There is something wrong when I run "bash train.sh"
Closed this issue · 4 comments
Hi, I'm very interested in your work on segmentation
also I am new in deep learning
my system is ubuntu 16.04 16GB RAM Nvidia GeForce GTX 1080 Ti
my environment is cuda 8.0 Annoconda4.20 with python3.5 and python2.7(virtural)
i follow your setp ,run "setup_env.sh" to setup environment and then run train.sh
but it not work well. it's very difficult for me to solve it,can you give me a detail python environment and config setting or other guidances.
~/Segmentation/kaggle_carvana_segmentation/asanakoy ~/Segmentation/kaggle_carvana_segmentation
TRAIN SCRATCH
---
==========
FOLD 0
BATCH 1
gacc 4
epochs 250
==========
train_scratch.sh: 行 57: 5912 段错误 (核心已转储) python run_train.py -b=$BATCH -gacc=$gacc -f=$FOLD -nf=7 -fv=1 --lr=0.005 -opt=sgd --decay_step=100 --decay_gamma=0.5 -aug=2 --weight_decay=0.0005 -o="${o_dir}" --epochs=$epochs --no_cudnn
then i run "ternaus/train.sh" also not work
Traceback (most recent call last):
File "src/train.py", line 196, in <module>
main()
File "src/train.py", line 191, in main
fold=args.fold
File "/home/ubuntu/Segmentation/kaggle_carvana_segmentation/ternaus/src/utils.py", line 112, in train
for i, (inputs, targets) in enumerate(tl):
File "/home/ubuntu/anaconda3/envs/py35_ternaus/lib/python3.5/site-packages/torch/utils/data/dataloader.py", line 301, in __iter__
return DataLoaderIter(self)
File "/home/ubuntu/anaconda3/envs/py35_ternaus/lib/python3.5/site-packages/torch/utils/data/dataloader.py", line 171, in __init__
self._put_indices()
File "/home/ubuntu/anaconda3/envs/py35_ternaus/lib/python3.5/site-packages/torch/utils/data/dataloader.py", line 210, in _put_indices
indices = next(self.sample_iter, None)
File "/home/ubuntu/anaconda3/envs/py35_ternaus/lib/python3.5/site-packages/torch/utils/data/sampler.py", line 115, in __iter__
for idx in self.sampler:
File "/home/ubuntu/anaconda3/envs/py35_ternaus/lib/python3.5/site-packages/torch/utils/data/sampler.py", line 50, in __iter__
return iter(torch.randperm(len(self.data_source)).long())
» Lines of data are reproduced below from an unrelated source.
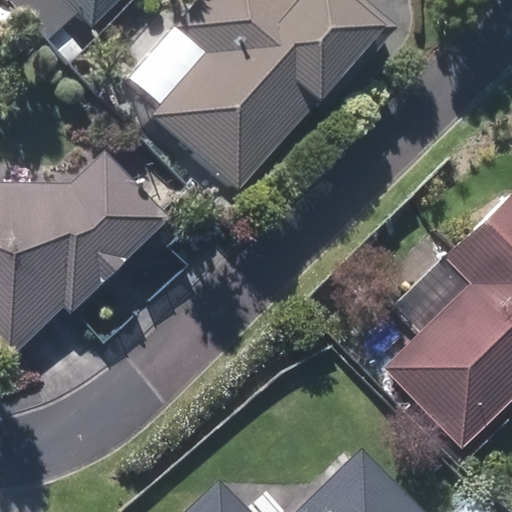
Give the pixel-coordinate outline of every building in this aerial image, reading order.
[(59,0),(89,32),(123,0),(59,0)] [(150,125),(234,200),(384,36),(344,0),(209,0),(172,41),(202,68),(150,125)] [(0,353),(12,365),(60,316),(71,326),(164,229),(98,166),(74,192),(0,194),(0,353)] [(400,410),(454,467),(467,454),(459,445),(511,394),(511,185),(511,184),(389,304),(416,331),(380,366),(412,399),(400,410)] [(209,218),(224,231),(234,221),(218,208),(209,218)] [(420,511),(357,447),(290,511),(247,511),(215,479),(180,511),(420,511)] [(452,511),(481,511),(468,497),(452,511)]
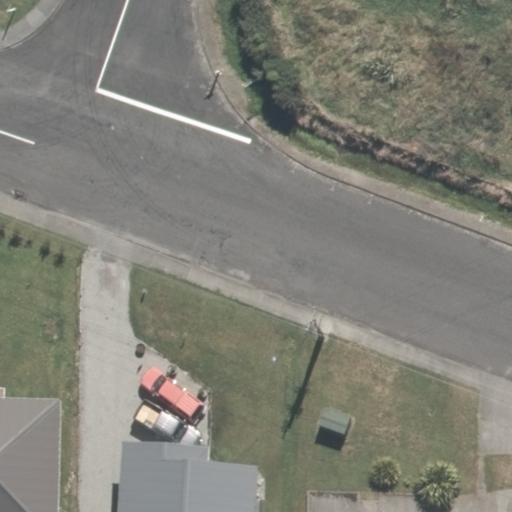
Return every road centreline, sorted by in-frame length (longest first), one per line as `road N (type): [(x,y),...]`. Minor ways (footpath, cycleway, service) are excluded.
road 1 (residential): [(81,151),(511,311)]
road 2 (residential): [(134,0),(81,151)]
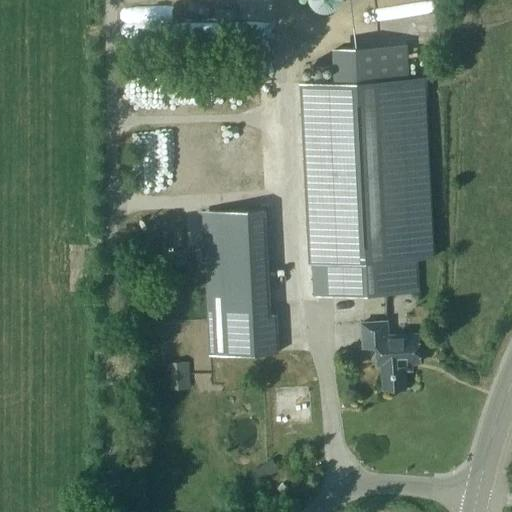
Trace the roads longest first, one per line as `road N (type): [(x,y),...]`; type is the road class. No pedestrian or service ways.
road 1 (unclassified): [(109,511),(110,0)]
road 2 (unclassified): [(314,511),(347,487),(376,483),(476,496)]
road 3 (tertiary): [(476,496),(511,381)]
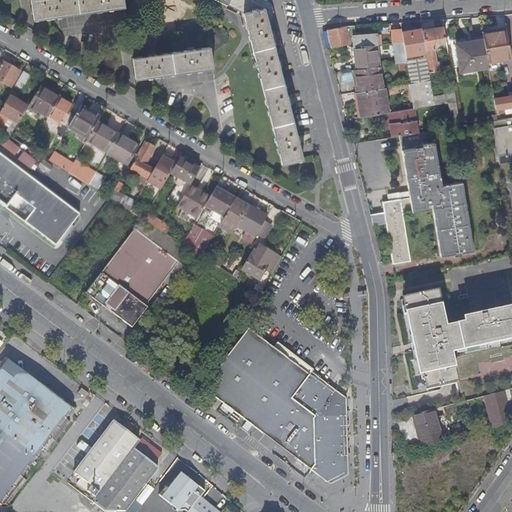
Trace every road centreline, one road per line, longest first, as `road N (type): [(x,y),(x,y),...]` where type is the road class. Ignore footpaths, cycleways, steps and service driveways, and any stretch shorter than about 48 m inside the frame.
road 1 (residential): [(0,38),(327,225),(360,229)]
road 2 (residential): [(297,511),(0,284)]
road 3 (tertiary): [(360,229),(376,312),(379,511)]
road 4 (tertiary): [(306,19),(360,229)]
road 5 (residential): [(306,19),(511,0)]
RuntimeError: invalid argument 1: must be strictly positive at /pytorch/torch/lib/TH/generic/THTensorMath.c:2033
i also run ''albu/train.sh"
~/Segmentation/kaggle_carvana_segmentation/albu/src ~/Segmentation/kaggle_carvana_segmentation/albu
train.sh: 行 6: 6834 段错误 (核心已转储) PYTHONPATH=$(pwd):$PYTHONPATH python train.py
How do you run the scripts?
You should use bash. bash setup_env.sh
and bash train.sh
.
May be you use sh
instead of bash
.
Thank you very much
I found the reason for the segmentation fault
my pytorch is not work well with tensorboardX when first import pytorch, so i import tensorboardX first.
the asankoy's solution is run well
but albu's solution is report not enough memory. should i min the bath_size or min the image size ?
the ternaus's solution also the same error, it seem appear wong when call enumerate(tl)
Try to decrease the batch size.
Thanks for your help :)